(Saved entries)
⟨

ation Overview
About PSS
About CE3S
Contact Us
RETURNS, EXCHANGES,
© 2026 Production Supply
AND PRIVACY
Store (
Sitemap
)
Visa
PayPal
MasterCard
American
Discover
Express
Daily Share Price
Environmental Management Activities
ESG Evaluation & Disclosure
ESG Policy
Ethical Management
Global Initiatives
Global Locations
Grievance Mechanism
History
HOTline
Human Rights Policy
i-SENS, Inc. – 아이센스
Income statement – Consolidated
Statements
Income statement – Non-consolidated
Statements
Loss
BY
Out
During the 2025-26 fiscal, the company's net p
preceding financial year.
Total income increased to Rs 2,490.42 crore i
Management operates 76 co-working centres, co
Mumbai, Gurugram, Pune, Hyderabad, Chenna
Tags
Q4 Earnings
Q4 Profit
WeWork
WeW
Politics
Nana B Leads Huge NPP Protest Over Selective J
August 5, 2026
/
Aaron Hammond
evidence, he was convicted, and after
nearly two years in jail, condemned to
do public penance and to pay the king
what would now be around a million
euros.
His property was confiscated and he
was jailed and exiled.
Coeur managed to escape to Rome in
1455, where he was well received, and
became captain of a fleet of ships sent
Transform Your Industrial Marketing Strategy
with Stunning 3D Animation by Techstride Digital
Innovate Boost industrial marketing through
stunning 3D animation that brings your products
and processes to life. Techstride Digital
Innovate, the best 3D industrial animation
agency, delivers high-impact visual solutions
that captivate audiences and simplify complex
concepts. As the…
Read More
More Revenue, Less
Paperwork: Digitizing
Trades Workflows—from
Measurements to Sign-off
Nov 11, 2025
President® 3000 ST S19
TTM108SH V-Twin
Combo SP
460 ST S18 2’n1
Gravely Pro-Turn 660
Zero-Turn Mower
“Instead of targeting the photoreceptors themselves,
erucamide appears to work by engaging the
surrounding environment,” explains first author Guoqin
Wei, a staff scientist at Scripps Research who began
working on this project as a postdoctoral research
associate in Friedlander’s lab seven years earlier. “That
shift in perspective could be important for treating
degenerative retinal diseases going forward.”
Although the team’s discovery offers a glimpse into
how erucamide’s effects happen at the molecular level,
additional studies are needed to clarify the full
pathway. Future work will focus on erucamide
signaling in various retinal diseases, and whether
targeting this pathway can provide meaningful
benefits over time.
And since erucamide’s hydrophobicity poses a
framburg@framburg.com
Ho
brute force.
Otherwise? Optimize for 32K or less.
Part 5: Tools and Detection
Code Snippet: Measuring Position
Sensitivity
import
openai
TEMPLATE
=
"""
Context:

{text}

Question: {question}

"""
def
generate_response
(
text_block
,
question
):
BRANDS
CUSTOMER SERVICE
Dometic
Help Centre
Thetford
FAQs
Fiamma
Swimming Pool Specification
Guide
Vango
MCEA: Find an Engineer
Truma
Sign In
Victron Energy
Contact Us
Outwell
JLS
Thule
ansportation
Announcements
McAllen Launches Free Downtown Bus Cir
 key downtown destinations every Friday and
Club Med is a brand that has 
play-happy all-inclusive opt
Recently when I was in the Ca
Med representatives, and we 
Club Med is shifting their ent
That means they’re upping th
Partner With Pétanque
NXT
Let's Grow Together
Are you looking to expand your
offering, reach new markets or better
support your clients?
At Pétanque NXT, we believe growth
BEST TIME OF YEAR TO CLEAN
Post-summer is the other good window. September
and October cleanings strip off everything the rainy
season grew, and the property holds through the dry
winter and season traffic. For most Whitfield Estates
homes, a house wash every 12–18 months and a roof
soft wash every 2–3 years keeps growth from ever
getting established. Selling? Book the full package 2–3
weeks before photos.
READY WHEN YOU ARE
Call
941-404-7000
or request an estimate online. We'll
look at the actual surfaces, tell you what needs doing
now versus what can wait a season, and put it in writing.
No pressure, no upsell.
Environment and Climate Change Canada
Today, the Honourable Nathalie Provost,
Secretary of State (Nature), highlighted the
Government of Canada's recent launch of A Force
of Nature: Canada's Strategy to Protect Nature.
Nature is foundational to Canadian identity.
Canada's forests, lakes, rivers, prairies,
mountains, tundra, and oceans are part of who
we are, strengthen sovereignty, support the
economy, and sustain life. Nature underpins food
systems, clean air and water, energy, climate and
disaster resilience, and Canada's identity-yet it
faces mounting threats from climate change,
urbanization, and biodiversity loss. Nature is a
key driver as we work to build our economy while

⟩

ASSIGNMENT >> Copy the lines of the saved entries word for word, starting with the first line and ending after the line that contains "460 ST S18 2’n1".

ANSWER AREA >>
ation Overview
About PSS
About CE3S
Contact Us
RETURNS, EXCHANGES,
© 2026 Production Supply
AND PRIVACY
Store (
Sitemap
)
Visa
PayPal
MasterCard
American
Discover
Express
Daily Share Price
Environmental Management Activities
ESG Evaluation & Disclosure
ESG Policy
Ethical Management
Global Initiatives
Global Locations
Grievance Mechanism
History
HOTline
Human Rights Policy
i-SENS, Inc. – 아이센스
Income statement – Consolidated
Statements
Income statement – Non-consolidated
Statements
Loss
BY
Out
During the 2025-26 fiscal, the company's net p
preceding financial year.
Total income increased to Rs 2,490.42 crore i
Management operates 76 co-working centres, co
Mumbai, Gurugram, Pune, Hyderabad, Chenna
Tags
Q4 Earnings
Q4 Profit
WeWork
WeW
Politics
Nana B Leads Huge NPP Protest Over Selective J
August 5, 2026
/
Aaron Hammond
evidence, he was convicted, and after
nearly two years in jail, condemned to
do public penance and to pay the king
what would now be around a million
euros.
His property was confiscated and he
was jailed and exiled.
Coeur managed to escape to Rome in
1455, where he was well received, and
became captain of a fleet of ships sent
Transform Your Industrial Marketing Strategy
with Stunning 3D Animation by Techstride Digital
Innovate Boost industrial marketing through
stunning 3D animation that brings your products
and processes to life. Techstride Digital
Innovate, the best 3D industrial animation
agency, delivers high-impact visual solutions
that captivate audiences and simplify complex
concepts. As the…
Read More
More Revenue, Less
Paperwork: Digitizing
Trades Workflows—from
Measurements to Sign-off
Nov 11, 2025
President® 3000 ST S19
TTM108SH V-Twin
Combo SP
460 ST S18 2’n1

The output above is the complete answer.